++++ Page excerpt

Personal information
- Born: March 22, 1904 New Orleans, Louisiana
- Died: April 9, 1995 (aged 91) New Orleans, Louisiana
- Listed weight: 165 lb (75 kg)

Career information
- High school: Warren Easton
- College: Tulane University (1922–1926);

Awards and highlights
- SoCon championship (1925); All-Southern (1926); Tulane Athletics Hall of Fame; Greater New Orleans Sports Hall of Fame;

= Harry P. Gamble =

Harry Pollard "Hubby" Gamble Jr. (March 22, 1904 - April 9, 1995) was a college football player, boxer, and attorney. He also participated in swimming and gymnastics. He then coached all these sports at his high school. Gamble was inducted into the Tulane University Athletics Hall of Fame in 1980 and the Greater New Orleans Sports Hall of Fame in 1983.

==Early life==
Harry Pollard Gamble, Jr. was born on March 22, 1904, in New Orleans, Louisiana, the third child of Harry Pollard Gamble, Sr. and Dorothy Edna Brian.

++++++++
++++ Provided material

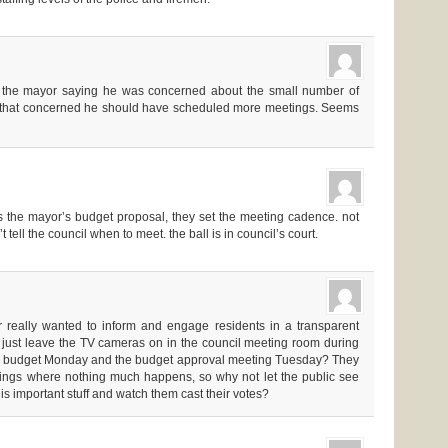
m the mayor saying he was concerned about the small number of
s that concerned he should have scheduled more meetings. Seems
 the mayor’s budget proposal, they set the meeting cadence. not
 tell the council when to meet. the ball is in council’s court.
r really wanted to inform and engage residents in a transparent
 just leave the TV cameras on in the council meeting room during
he budget Monday and the budget approval meeting Tuesday? They
etings where nothing much happens, so why not let the public see
is important stuff and watch them cast their votes?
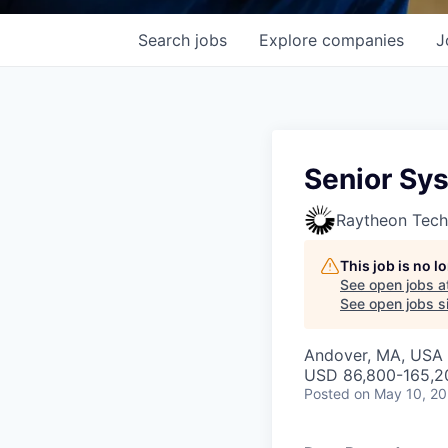
Search
jobs
Explore
companies
J
Senior Sy
Raytheon Tech
This job is no 
See open jobs a
See open jobs si
Andover, MA, USA 
USD 86,800-165,20
Posted
on May 10, 2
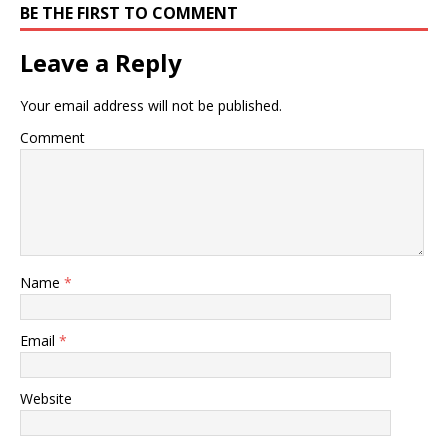
BE THE FIRST TO COMMENT
Leave a Reply
Your email address will not be published.
Comment
Name
*
Email
*
Website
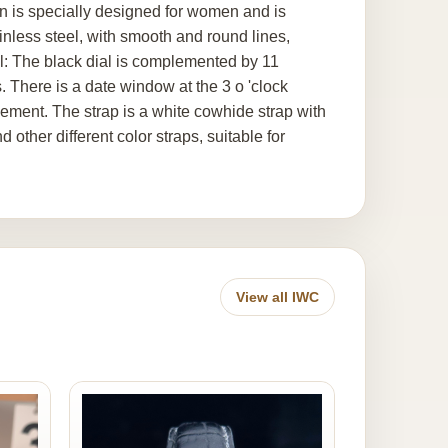
on is specially designed for women and is
nless steel, with smooth and round lines,
ial: The black dial is complemented by 11
There is a date window at the 3 o 'clock
inement. The strap is a white cowhide strap with
 other different color straps, suitable for
View all IWC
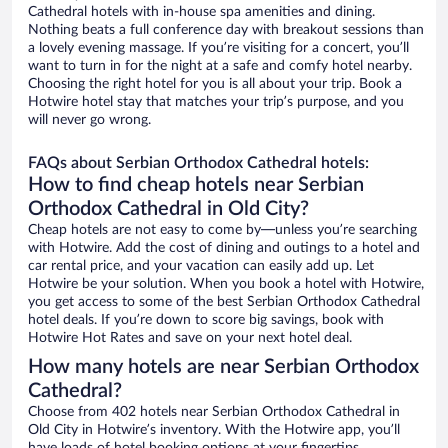
Cathedral hotels with in-house spa amenities and dining.
Nothing beats a full conference day with breakout sessions than
a lovely evening massage. If you’re visiting for a concert, you’ll
want to turn in for the night at a safe and comfy hotel nearby.
Choosing the right hotel for you is all about your trip. Book a
Hotwire hotel stay that matches your trip’s purpose, and you
will never go wrong.
FAQs about Serbian Orthodox Cathedral hotels:
How to find cheap hotels near Serbian
Orthodox Cathedral in Old City?
Cheap hotels are not easy to come by—unless you’re searching
with Hotwire. Add the cost of dining and outings to a hotel and
car rental price, and your vacation can easily add up. Let
Hotwire be your solution. When you book a hotel with Hotwire,
you get access to some of the best Serbian Orthodox Cathedral
hotel deals. If you’re down to score big savings, book with
Hotwire Hot Rates and save on your next hotel deal.
How many hotels are near Serbian Orthodox
Cathedral?
Choose from 402 hotels near Serbian Orthodox Cathedral in
Old City in Hotwire’s inventory. With the Hotwire app, you’ll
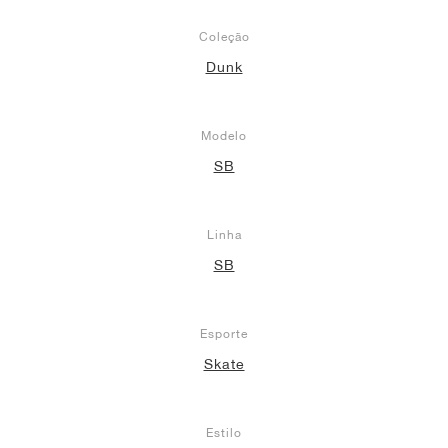
Coleção
Dunk
Modelo
SB
Linha
SB
Esporte
Skate
Estilo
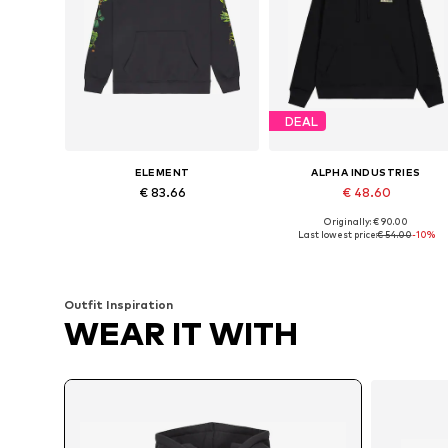
DEAL
ELEMENT
ALPHA INDUSTRIES
€ 83.66
€ 48.60
Originally: € 90.00
Available sizes: M, L
Available sizes: 
Last lowest price:
€ 54.00
-10%
Add to basket
Add to basket
Outfit Inspiration
WEAR IT WITH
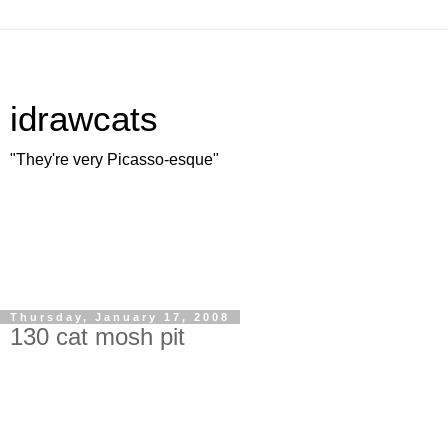
idrawcats
"They're very Picasso-esque"
Thursday, January 17, 2008
130 cat mosh pit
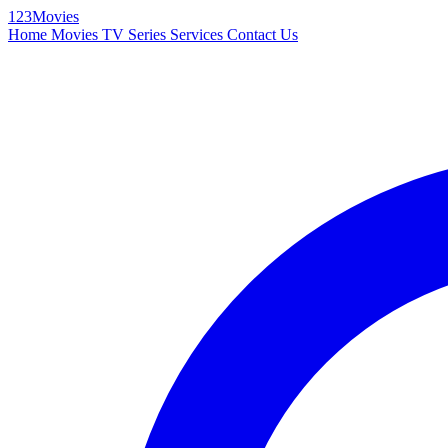
123Movies
Home
Movies
TV Series
Services
Contact Us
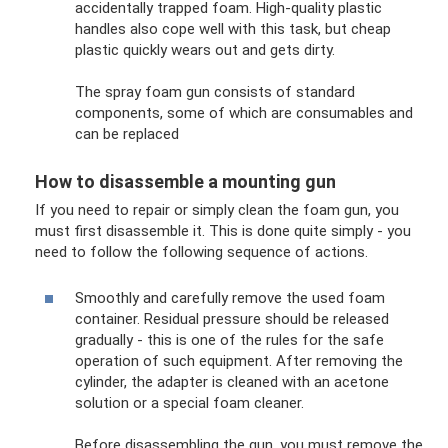
accidentally trapped foam. High-quality plastic
handles also cope well with this task, but cheap
plastic quickly wears out and gets dirty.
The spray foam gun consists of standard
components, some of which are consumables and
can be replaced
How to disassemble a mounting gun
If you need to repair or simply clean the foam gun, you
must first disassemble it. This is done quite simply - you
need to follow the following sequence of actions.
Smoothly and carefully remove the used foam
container. Residual pressure should be released
gradually - this is one of the rules for the safe
operation of such equipment. After removing the
cylinder, the adapter is cleaned with an acetone
solution or a special foam cleaner.
Before disassembling the gun, you must remove the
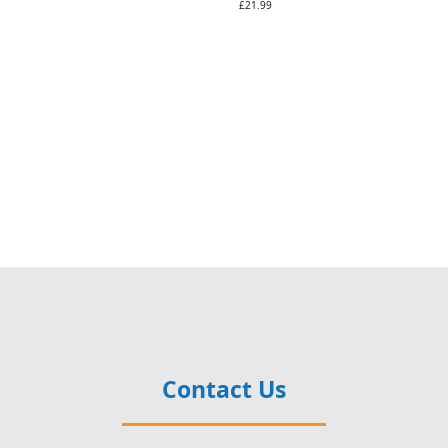
£21.99
Contact Us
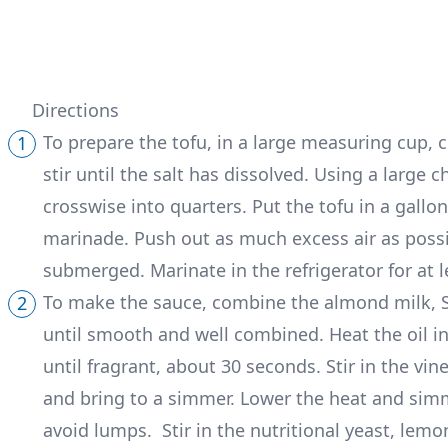
Directions
To prepare the tofu, in a large measuring cup, 
stir until the salt has dissolved. Using a large ch
crosswise into quarters. Put the tofu in a gallon
marinade. Push out as much excess air as possib
submerged. Marinate in the refrigerator for at l
To make the sauce, combine the almond milk, Sr
until smooth and well combined. Heat the oil i
until fragrant, about 30 seconds. Stir in the v
and bring to a simmer. Lower the heat and simm
avoid lumps. Stir in the nutritional yeast, lemon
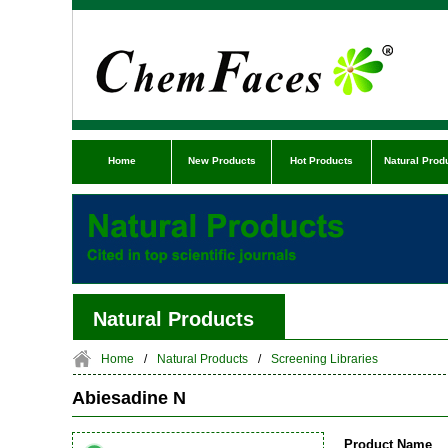
Home
New Products
Hot Products
Natural Prod
Natural Products
Home
/
Natural Products
/
Screening Libraries
Abiesadine N
Product Name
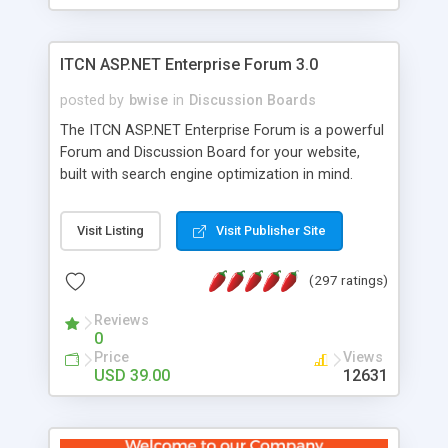
ITCN ASP.NET Enterprise Forum 3.0
posted by
bwise
in
Discussion Boards
The ITCN ASP.NET Enterprise Forum is a powerful
Forum and Discussion Board for your website,
built with search engine optimization in mind.
Programmed in VB.NET for the Microsoft� .Net
2.0 Framework, the forum software will work on
Visit Listing
Visit Publisher Site
just about any Windows web server with .NET and
SQL Server installed. And since it's fully
(297 ratings)
customizable, you can add it to just about any
website or blog. First released in 2004, the forum
Reviews
has been newly upgraded in 2007 to provide all
0
the features you have come to expect and need
Price
Views
in a discussion board, without all the complexity
USD 39.00
12631
and difficulty of administration. It is flexible
enough to be completely themed to match the
look and feel of your website. Our newest edition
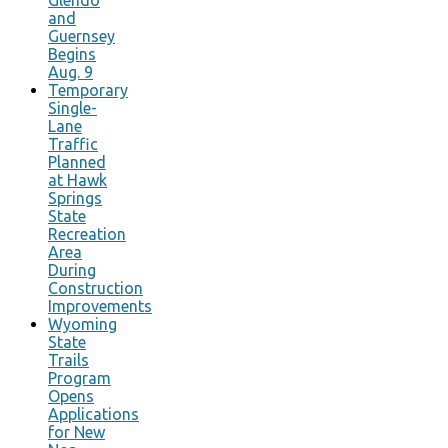
and
Guernsey
Begins
Aug. 9
Temporary
Single-
Lane
Traffic
Planned
at Hawk
Springs
State
Recreation
Area
During
Construction
Improvements
Wyoming
State
Trails
Program
Opens
Applications
for New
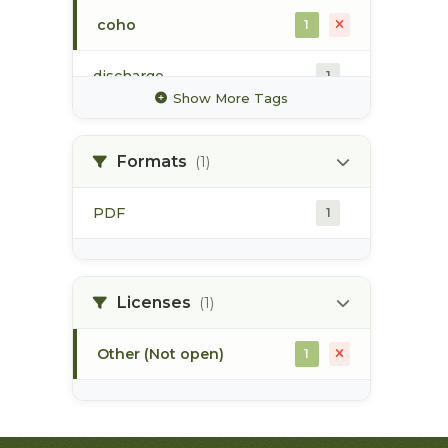
coho
1
discharge
1
Show More Tags
glacier
1
Formats
(1)
high value habitat
1
PDF
1
hydrology
1
hydrometric station
1
Licenses
(1)
Other (Not open)
1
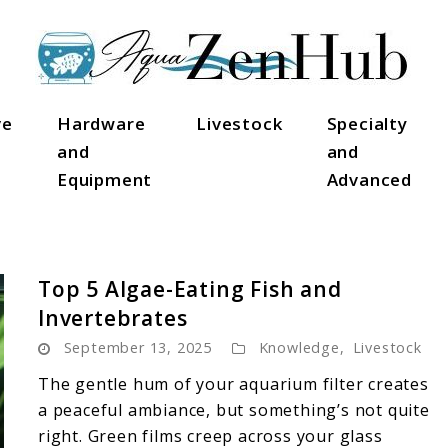
ve
Hardware
Livestock
Specialty
and
and
Equipment
Advanced
Top 5 Algae-Eating Fish and
Invertebrates
September 13, 2025
Knowledge
,
Livestock
The gentle hum of your aquarium filter creates
a peaceful ambiance, but something’s not quite
right. Green films creep across your glass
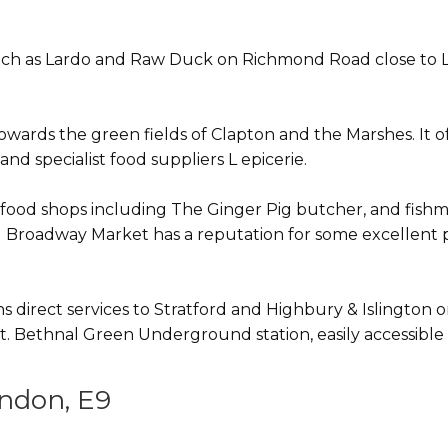
 such as Lardo and Raw Duck on Richmond Road close to 
rds the green fields of Clapton and the Marshes. It off
nd specialist food suppliers L epicerie.
ic food shops including The Ginger Pig butcher, and fis
nd Broadway Market has a reputation for some excellent p
s direct services to Stratford and Highbury & Islingto
reet. Bethnal Green Underground station, easily accessible
ndon, E9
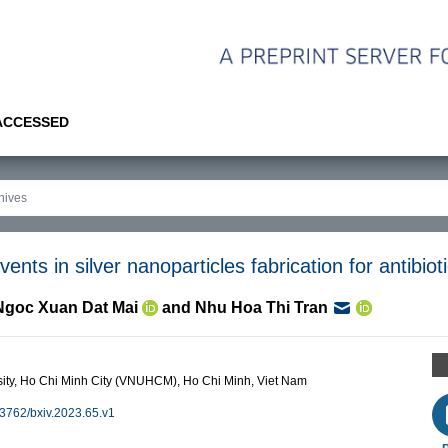
 ACCESSED
vents in silver nanoparticles fabrication for antibiot
Ngoc Xuan Dat Mai
and
Nhu Hoa Thi Tran
rsity, Ho Chi Minh City (VNUHCM), Ho Chi Minh, Viet Nam
0.3762/bxiv.2023.65.v1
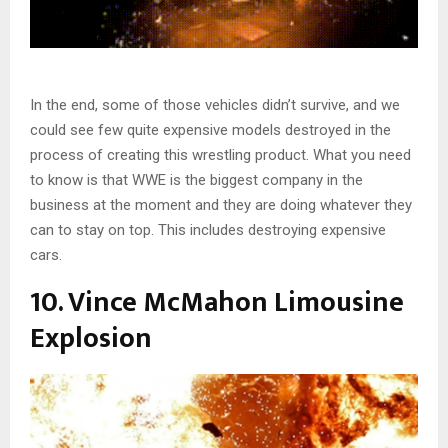
In the end, some of those vehicles didn’t survive, and we
could see few quite expensive models destroyed in the
process of creating this wrestling product. What you need
to know is that WWE is the biggest company in the
business at the moment and they are doing whatever they
can to stay on top. This includes destroying expensive
cars.
10. Vince McMahon Limousine
Explosion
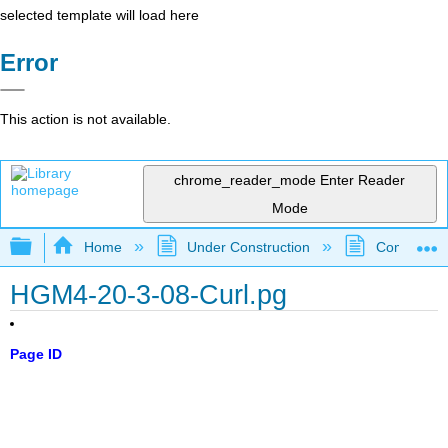
selected template will load here
Error
This action is not available.
chrome_reader_mode
Enter Reader
Mode
Expand/collapse global hierarchy
Home
Under Construction
Community 
HGM4-20-3-08-Curl.pg
Page ID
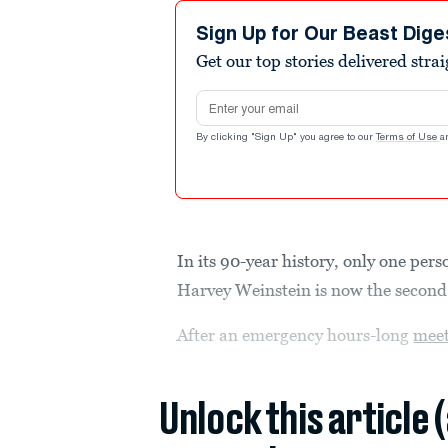
Sign Up for Our Beast Dige
Get our top stories delivered stra
Email address
By clicking "Sign Up" you agree to our
Terms of Use
a
In its 90-year history, only one per
Harvey Weinstein is now the second
After an emergency hours-long
mee
Unlock this article 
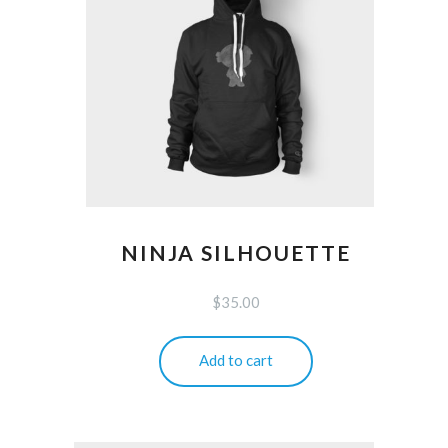
NINJA SILHOUETTE
$
35.00
Add to cart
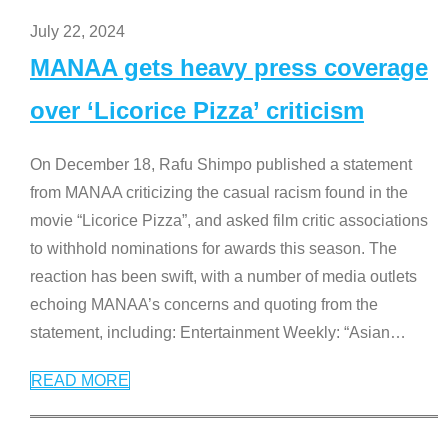
July 22, 2024
MANAA gets heavy press coverage
over ‘Licorice Pizza’ criticism
On December 18, Rafu Shimpo published a statement
from MANAA criticizing the casual racism found in the
movie “Licorice Pizza”, and asked film critic associations
to withhold nominations for awards this season. The
reaction has been swift, with a number of media outlets
echoing MANAA’s concerns and quoting from the
statement, including: Entertainment Weekly: “Asian
…
READ MORE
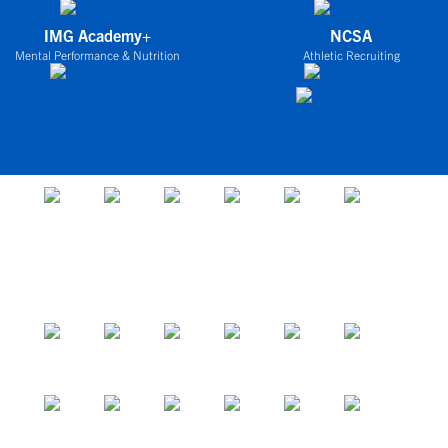
IMG Academy+
NCSA
Mental Performance & Nutrition
Athletic Recruiting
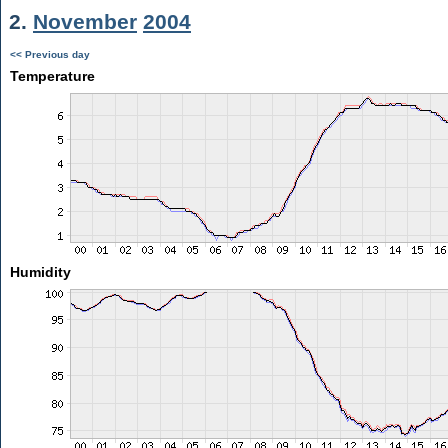
2.
November
2004
<< Previous day
Temperature
Humidity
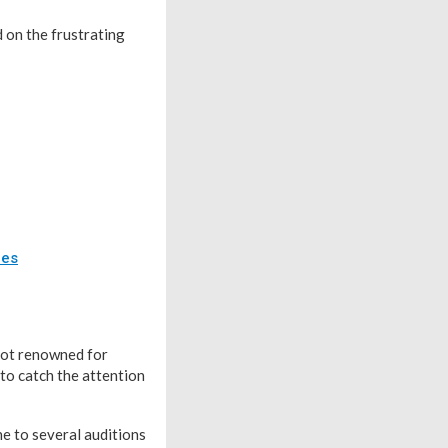
 on the frustrating
des
spot renowned for
 to catch the attention
ne to several auditions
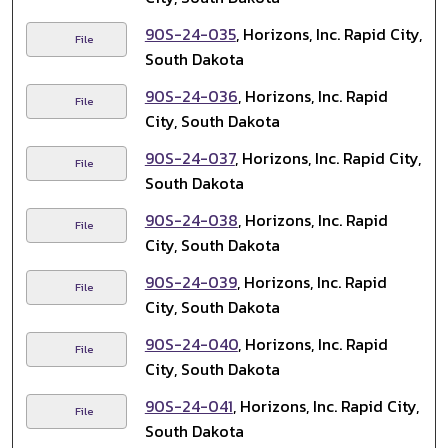
90S-24-035
, Horizons, Inc. Rapid City,
File
South Dakota
90S-24-036
, Horizons, Inc. Rapid
File
City, South Dakota
90S-24-037
, Horizons, Inc. Rapid City,
File
South Dakota
90S-24-038
, Horizons, Inc. Rapid
File
City, South Dakota
90S-24-039
, Horizons, Inc. Rapid
File
City, South Dakota
90S-24-040
, Horizons, Inc. Rapid
File
City, South Dakota
90S-24-041
, Horizons, Inc. Rapid City,
File
South Dakota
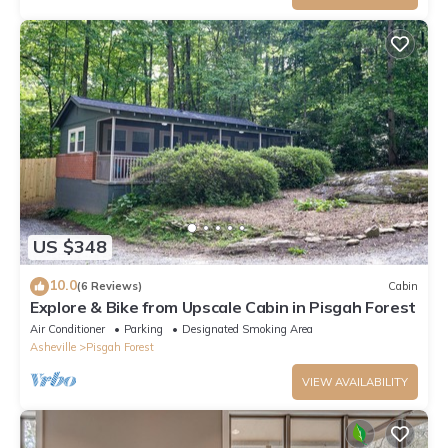
US $348
10.0
(6 Reviews)
Cabin
Explore & Bike from Upscale Cabin in Pisgah Forest
Air Conditioner
Parking
Designated Smoking Area
Asheville
Pisgah Forest
VIEW AVAILABILITY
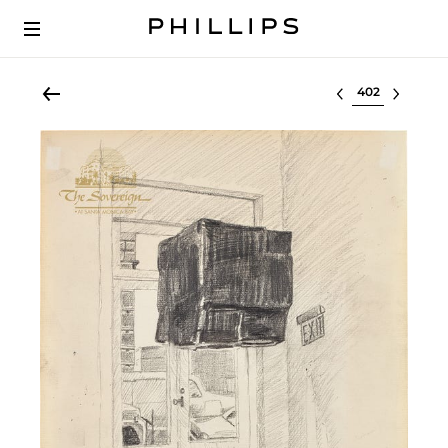
Select lot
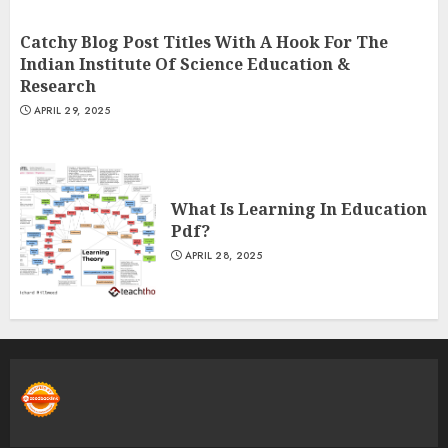
Catchy Blog Post Titles With A Hook For The
Indian Institute Of Science Education &
Research
APRIL 29, 2025
What Is Learning In Education
Pdf?
APRIL 28, 2025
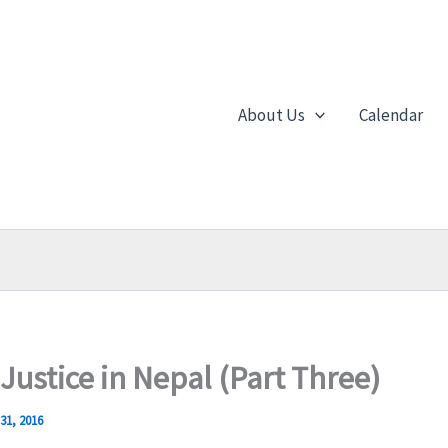
About Us
Calendar
 Justice in Nepal (Part Three)
31, 2016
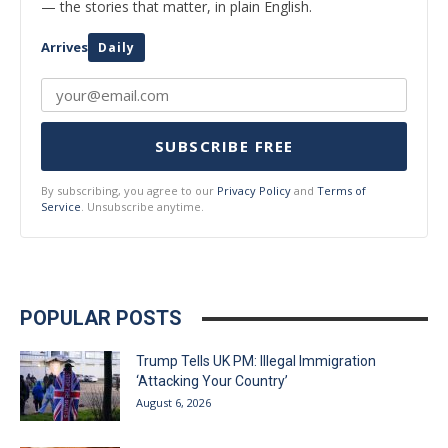
— the stories that matter, in plain English.
Arrives
Daily
SUBSCRIBE FREE
By subscribing, you agree to our
Privacy Policy
and
Terms of
Service
. Unsubscribe anytime.
POPULAR POSTS
Trump Tells UK PM: Illegal Immigration
‘Attacking Your Country’
August 6, 2026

++++++++

Exercise details - Copy everything in the Harry P. Gamble profile from "Career information" down to "Dorothy Edna Brian.", swapping "attorney" for "lawyer". Work only from the Harry P. Gamble profile, not the listing.

Response below -
Career information
- High school: Warren Easton
- College: Tulane University (1922–1926);

Awards and highlights
- SoCon championship (1925); All-Southern (1926); Tulane Athletics Hall of Fame; Greater New Orleans Sports Hall of Fame;

= Harry P. Gamble =

Harry Pollard "Hubby" Gamble Jr. (March 22, 1904 - April 9, 1995) was a college football player, boxer, and lawyer. He also participated in swimming and gymnastics. He then coached all these sports at his high school. Gamble was inducted into the Tulane University Athletics Hall of Fame in 1980 and the Greater New Orleans Sports Hall of Fame in 1983.

==Early life==
Harry Pollard Gamble, Jr. was born on March 22, 1904, in New Orleans, Louisiana, the third child of Harry Pollard Gamble, Sr. and Dorothy Edna Brian.